Nearly every day visitors come to this site searching for the phrase “inverted Nifty Fifty.” I have to imagine they come away disappointed. It is curious to us because we never remember writing the phrase. Back when this blog started we had a post that included in it the phrases: “Nifty Fifty” and “inverted yield curve.” In it we discussed the undervaluation of large cap stocks relative to small caps and the effect of an inverted yield curve on the markets. But never together.
With the market’s biggest names trading at historical lows, “it’s like an inverted Nifty Fifty,” Davis says, referring to the early 1970s, when the biggest names traded at sky-high prices. Paraphrasing a lesson he learned from his father, he adds, “Once every 10 years or so, you can buy the stalwarts.”
Since nearly day one of this blog it has seemed that large cap stocks have been trading at a discount to their small cap cousins. The challenge for fundamental investors is to identify a catalyst that will change the way the market views the relative valuation of an asset.

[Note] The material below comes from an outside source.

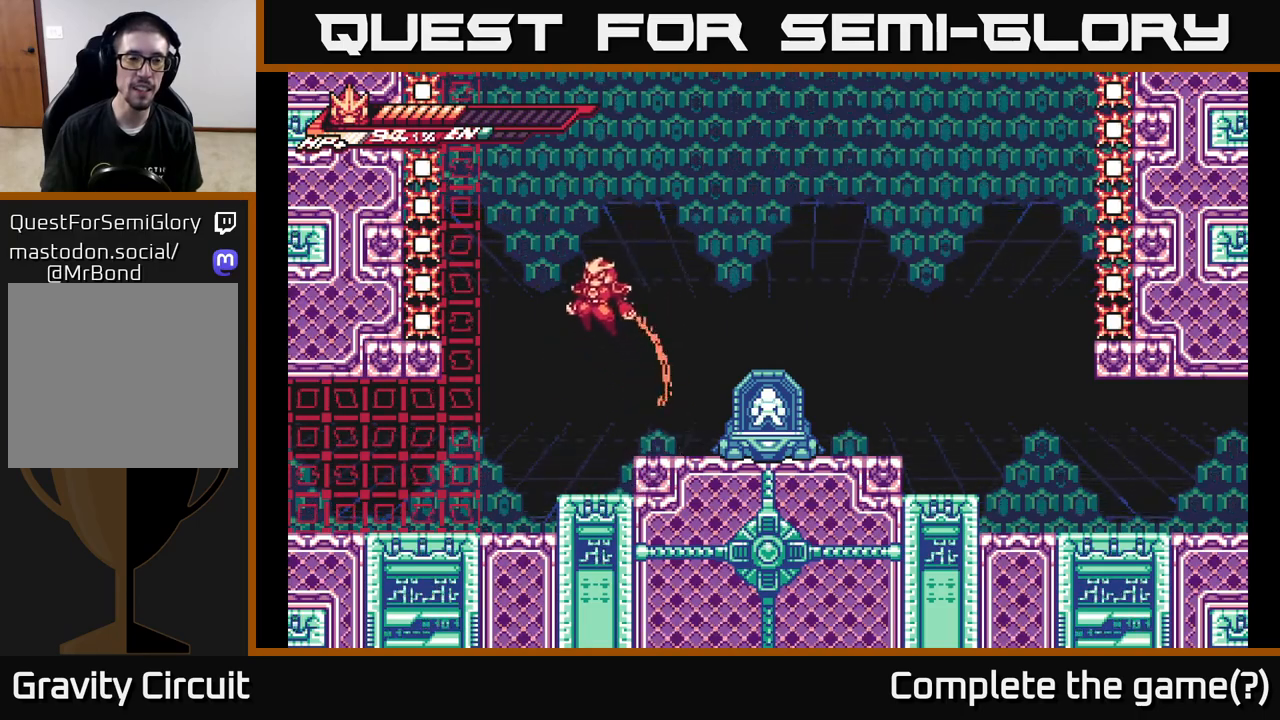
{"buttons": ["R2"], "left_stick": "center", "right_stick": "center", "events": [[100, "A", "up"], [150, "left_stick", "up-right"], [467, "left_stick", "center"]]}
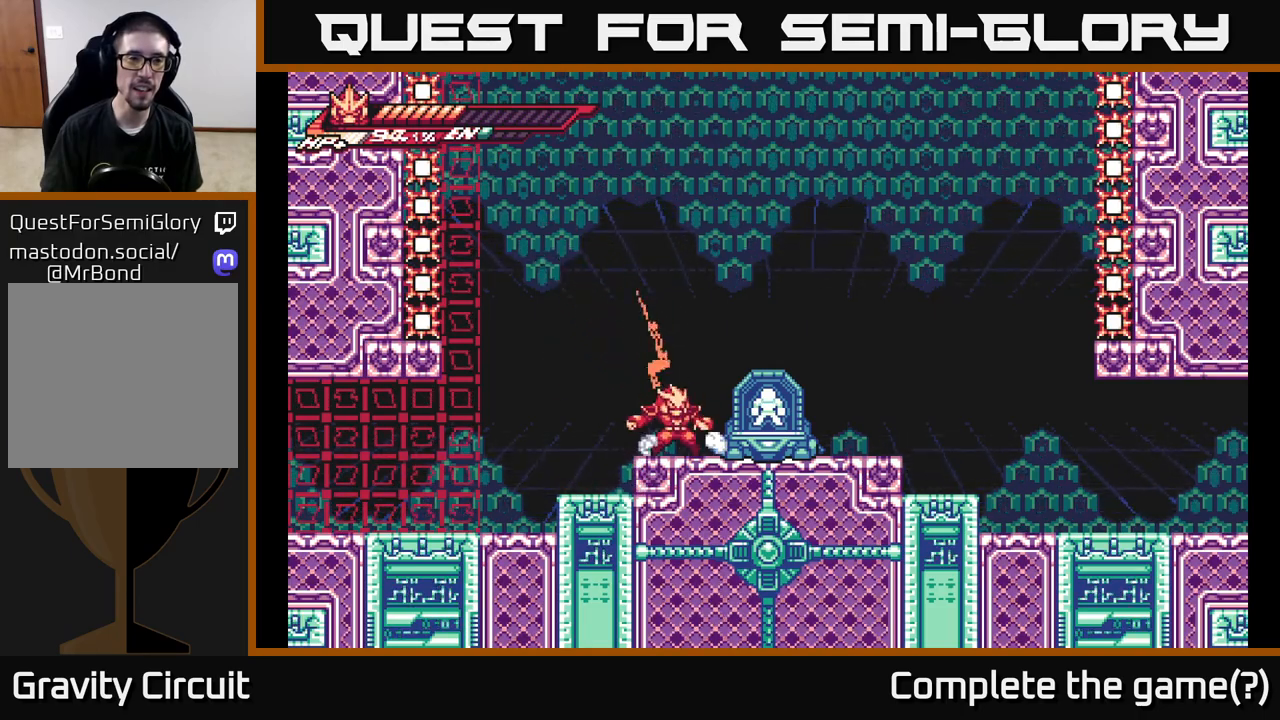
{"buttons": ["A", "R2"], "left_stick": "up-left", "right_stick": "center", "events": [[83, "R2", "up"], [167, "left_stick", "left"], [217, "A", "down"], [283, "left_stick", "up-left"], [317, "R2", "down"]]}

In the case of large cap stocks it has been the surge in private equity that has led to the relative outperformance of large cap stocks. Nearly a year ago we identified the ability of private equity to purchase companies that had once been too large to take private as a catalyst.
Veteran investors realize that companies (and markets) can stay over/undervalued for quite some time. It often takes a catalyst to nudge them back to “fair value.” Private equity has had a meaningful impact on the markets of late, including the megacaps.
We did not coin the phrase “inverted Nifty Fifty” but we did discuss the role of “megacap catalysts.” Sorry for the confusion every one. Nevertheless we do hope you find something of interest here at Abnormal Returns.